# Any free shopping carts that keep track of Inventory?



## RedEye (Aug 18, 2006)

I use paypal shopping cart right now.

I was wondering if there is anything similar that is free, that I can use that tracks inventory shown to the customer.

Thanks.


----------



## Comin'OutSwingin (Oct 28, 2005)

Cube Cart does for sure. I'm not certain about others, but I would assume that there are others that do, as well.


----------



## corradomatt (Jan 16, 2007)

oscommerce and creloaded (a version of oscommerce with more features already installed) are two decent carts.

My website is built with the pay version of creloaded. Both oscommerce and creloaded have large followings and message boards like this one. Both track inventory.

Check them out at.....

*OsCommerce*
osCommerce, Open Source Online Shop E-Commerce Solutionshttp://www.oscommerce.com

*CreLoaded*
http://www.creloaded.com

_I recommend creloaded.....it's very powerful.
_
Oh....you can easily change templates to get the look you need......checkout http:///www.templatemonster.com


----------



## peteVA (Nov 11, 2007)

Most carts will do this. The 3 "common" free carts CubeCart, OSCommerce and ZenCart (an OSC derivative) all do, as do several other OSC derivatives, CRELOaded and OSC MaX.

If you are hosting with a provider offering the cPanel/Fantastico combination, the first three can be installed from your server cPanel with a couple of clicks.

I prefer the CubeCart, it's much easier to set up. I install it almost daily for my clients, using a more recent version than is available from Fantastico. You don't have to use the install from the server, you can go to the carts sites and download and install on your own, although that is more complicated.

All accept PayPal as a payment method, so you're good to go in that sense,


----------

> WORK REQUEST A:
Output the passage of the shopping cart thread from "My website is" to "Both track inventory.", copied word for word.
The listing that comes next is unrelated to the shopping cart thread.

> DATA SUPPLIED:
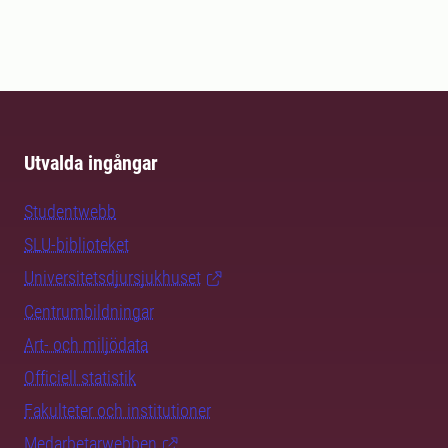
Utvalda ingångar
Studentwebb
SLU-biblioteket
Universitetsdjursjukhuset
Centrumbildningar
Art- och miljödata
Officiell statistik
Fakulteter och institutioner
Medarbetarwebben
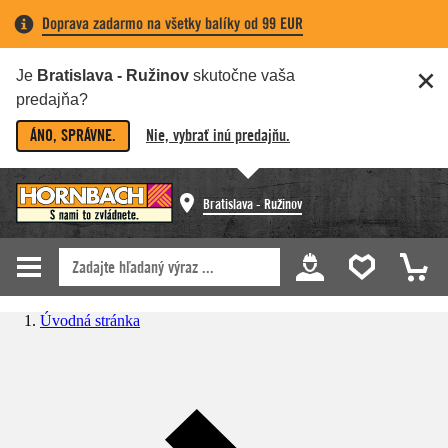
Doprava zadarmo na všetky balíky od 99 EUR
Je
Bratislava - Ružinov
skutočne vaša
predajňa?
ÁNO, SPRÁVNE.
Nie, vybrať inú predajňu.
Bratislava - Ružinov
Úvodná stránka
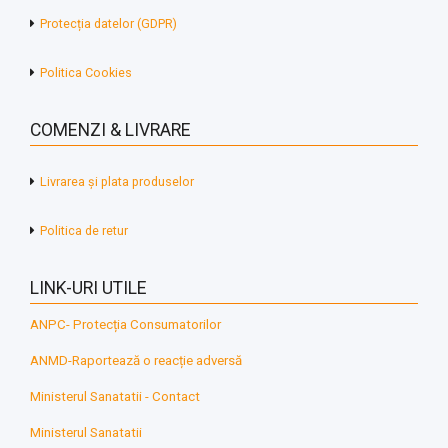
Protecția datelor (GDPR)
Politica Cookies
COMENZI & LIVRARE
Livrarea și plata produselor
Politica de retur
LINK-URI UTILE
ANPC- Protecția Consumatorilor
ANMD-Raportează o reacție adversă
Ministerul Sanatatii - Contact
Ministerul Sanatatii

* * *

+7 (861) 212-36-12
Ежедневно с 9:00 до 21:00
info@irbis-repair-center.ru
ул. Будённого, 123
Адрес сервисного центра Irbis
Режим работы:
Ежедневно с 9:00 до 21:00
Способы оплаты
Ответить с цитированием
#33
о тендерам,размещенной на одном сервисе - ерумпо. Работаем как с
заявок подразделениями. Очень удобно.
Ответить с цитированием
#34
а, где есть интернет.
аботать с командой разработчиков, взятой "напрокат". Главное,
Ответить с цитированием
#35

> WORK REQUEST B:
Return, unchanged, only the lines of the listing from the line with "Utvalda ingångar" to the line with "Medarbetarwebben", including both of those lines.

> EXERCISE SOLUTION A:
My website is built with the pay version of creloaded. Both oscommerce and creloaded have large followings and message boards like this one. Both track inventory.

> EXERCISE SOLUTION B:
Utvalda ingångar
Studentwebb
SLU-biblioteket
Universitetsdjursjukhuset
Centrumbildningar
Art- och miljödata
Officiell statistik
Fakulteter och institutioner
Medarbetarwebben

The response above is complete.